■ **Ausgewählter Text**:

▼

5.5.1.2 |
Erwägungsgrund (41): Die inhaltlichen Änderungen der vorhergehenden Richtlinie, deren Umsetzung verpflichtend ist, sollten spezifiziert werden. |
5.5.1.3 |
Artikel 2 Buchstabe f): Die Asylbehörde sollte genauer definiert werden, angesichts der Tatsache, dass in mehreren nationalen Rechtsordnungen der Begriff einer „gerichtsähnlichen“ Behörde fehlt. |
5.5.1.4 |
Artikel 3 Ziffer 3: Beispielhaft sollten die Fälle aufgeführt werden, in denen die Richtlinie angewandt werden könnte, wenn ein Antrag auf Schutz nicht in den Geltungsbereich dieser Richtlinie fällt (siehe die Bemerkungen zum neuen Phänomen der „Umweltflüchtlinge“). |
5.5.1.5 |
Artikel 6: Die Bestimmung, die den Mitgliedstaaten die Möglichkeit gibt zu verlangen, dass die Anträge an einem bestimmten Ort gestellt werden, scheint den Bestimmungen von Artikel 7 in Widerspruch zu stehen; darüber hinaus schränkt sie offenbar den möglichst breiten Zugang zum Verfahren ein, der im Dokument erwünscht und vorgesehen ist; |
5.5.1.6 |
Artikel 10 Absatz 2: In allen Fällen einer negativen Entscheidung sollte dem Betroffenen in seiner Muttersprache sowie seinen Rechtsvertretern nicht nur den Grund für die Ablehnung des Antrags, sondern auch (sinnvolle und akzeptable) Fristen, Modalitäten und Verfahren zur Beschwerde und Anfechtung mitgeteilt werden. |
5.5.1.7 |
Artikel 12 Absatz 2 Buchstabe d): Die Möglichkeit der zuständigen Behörden, den Antragsteller und die von ihm mitgeführten Sachen zu durchsuchen, könnte im Widerspruch zu den verfassungsmäßigen Garantien stehen, die in unterschiedlichen Rechtsordnungen der Mitgliedstaaten vorgesehen sind. |
5.5.1.8 |
Artikel 34 Absatz 1 Buchstabe c): Es sollten die schwerwiegenden Gründe präzisiert werden, die ein Antragssteller vorbringen kann, um zu zeigen, dass der als sicherer Herkunftsstaat bezeichnete Drittstaat in Wirklichkeit nicht sicher ist. Auch wenn der EWSA einräumt, dass es mitunter schwierig ist, eine einhellig akzeptierte Definition des „sicheren Drittstaats“ festzulegen. |
5.5.1.9 |
Diesbezügliche Denkanstöße liefert das Urteil des Europäischen Gerichtshofs vom 6. Mai 2008 (Rechtssache C-133/06), mit dem Artikel 29 Absatz 1 und 2 und Artikel 36 Absatz 3 der Verfahrensrichtlinie (2005/85/EG) aufgehoben wurden. |
Brüssel, den 28. April 2010
Der Präsident des Europäischen Wirtschafts- und Sozialausschusses
Mario SEPI
(1) KOM(2007) 301 endg.

▲

■ **Erfasste Daten**:
▼

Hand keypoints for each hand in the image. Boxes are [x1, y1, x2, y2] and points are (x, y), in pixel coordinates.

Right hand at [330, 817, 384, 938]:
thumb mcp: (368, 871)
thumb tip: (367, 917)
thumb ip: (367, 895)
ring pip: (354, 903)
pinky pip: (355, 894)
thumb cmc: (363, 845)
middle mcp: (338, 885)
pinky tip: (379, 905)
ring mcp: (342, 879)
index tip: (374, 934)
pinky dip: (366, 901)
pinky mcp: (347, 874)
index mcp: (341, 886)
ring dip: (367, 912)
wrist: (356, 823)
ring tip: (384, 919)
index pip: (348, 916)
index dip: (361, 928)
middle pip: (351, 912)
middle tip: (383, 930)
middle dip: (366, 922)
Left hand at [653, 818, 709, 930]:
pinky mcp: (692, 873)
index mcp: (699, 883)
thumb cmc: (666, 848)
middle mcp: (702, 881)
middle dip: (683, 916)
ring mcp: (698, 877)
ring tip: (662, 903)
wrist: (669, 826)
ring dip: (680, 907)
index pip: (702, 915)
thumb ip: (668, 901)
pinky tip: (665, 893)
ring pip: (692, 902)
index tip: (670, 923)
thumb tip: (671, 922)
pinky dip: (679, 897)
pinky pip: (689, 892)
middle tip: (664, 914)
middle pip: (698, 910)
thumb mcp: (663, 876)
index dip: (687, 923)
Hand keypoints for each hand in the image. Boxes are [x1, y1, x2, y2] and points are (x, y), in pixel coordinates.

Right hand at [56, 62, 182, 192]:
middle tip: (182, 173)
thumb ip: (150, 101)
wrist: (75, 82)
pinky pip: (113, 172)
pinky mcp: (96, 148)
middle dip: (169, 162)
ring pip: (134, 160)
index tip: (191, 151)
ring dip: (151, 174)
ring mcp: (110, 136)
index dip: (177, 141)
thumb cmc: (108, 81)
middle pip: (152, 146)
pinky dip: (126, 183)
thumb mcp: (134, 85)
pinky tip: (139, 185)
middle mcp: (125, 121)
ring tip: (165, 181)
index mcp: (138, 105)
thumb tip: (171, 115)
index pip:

▲

■ **Aufgabenliste**:
1 - Fasse den ausgewählten Text in zwei Sätzen zusammen.
2 - Entscheide für jede der folgenden Aussagen, ob sie mit dem ausgewählten Text übereinstimmt. Antworte jeweils mit Ja oder Nein und zitiere die entscheidenden Worte des Textes wörtlich.
(a) In mehreren nationalen Rechtsordnungen fehlt der Begriff einer gerichtsähnlichen Behörde.
(b) Die Durchsuchung des Antragstellers durch die zuständigen Behörden gilt als mit allen verfassungsmäßigen Garantien der Mitgliedstaaten vereinbar.
(c) Das erwähnte Urteil des Europäischen Gerichtshofs stammt vom 6. Mai 2008.

■ **Antworten**:
1 - Der ausgewählte Text fordert an mehreren Stellen Präzisierungen, etwa bei den inhaltlichen Änderungen der vorhergehenden Richtlinie, bei der Definition der Asylbehörde und bei den schwerwiegenden Gründen, mit denen ein Antragsteller zeigen kann, dass ein als sicherer Herkunftsstaat bezeichneter Drittstaat nicht sicher ist. Außerdem sieht er mögliche Widersprüche zwischen Artikel 6 und Artikel 7 sowie zwischen der Durchsuchung von Antragstellern und verfassungsmäßigen Garantien, und er verlangt, dass Betroffenen bei einer negativen Entscheidung neben dem Ablehnungsgrund auch Fristen, Modalitäten und Verfahren zur Beschwerde mitgeteilt werden.

2 -
(a) Ja: »in mehreren nationalen Rechtsordnungen der Begriff einer „gerichtsähnlichen“ Behörde fehlt«
(b) Nein: »könnte im Widerspruch zu den verfassungsmäßigen Garantien stehen«
(c) Ja: »das Urteil des Europäischen Gerichtshofs vom 6. Mai 2008«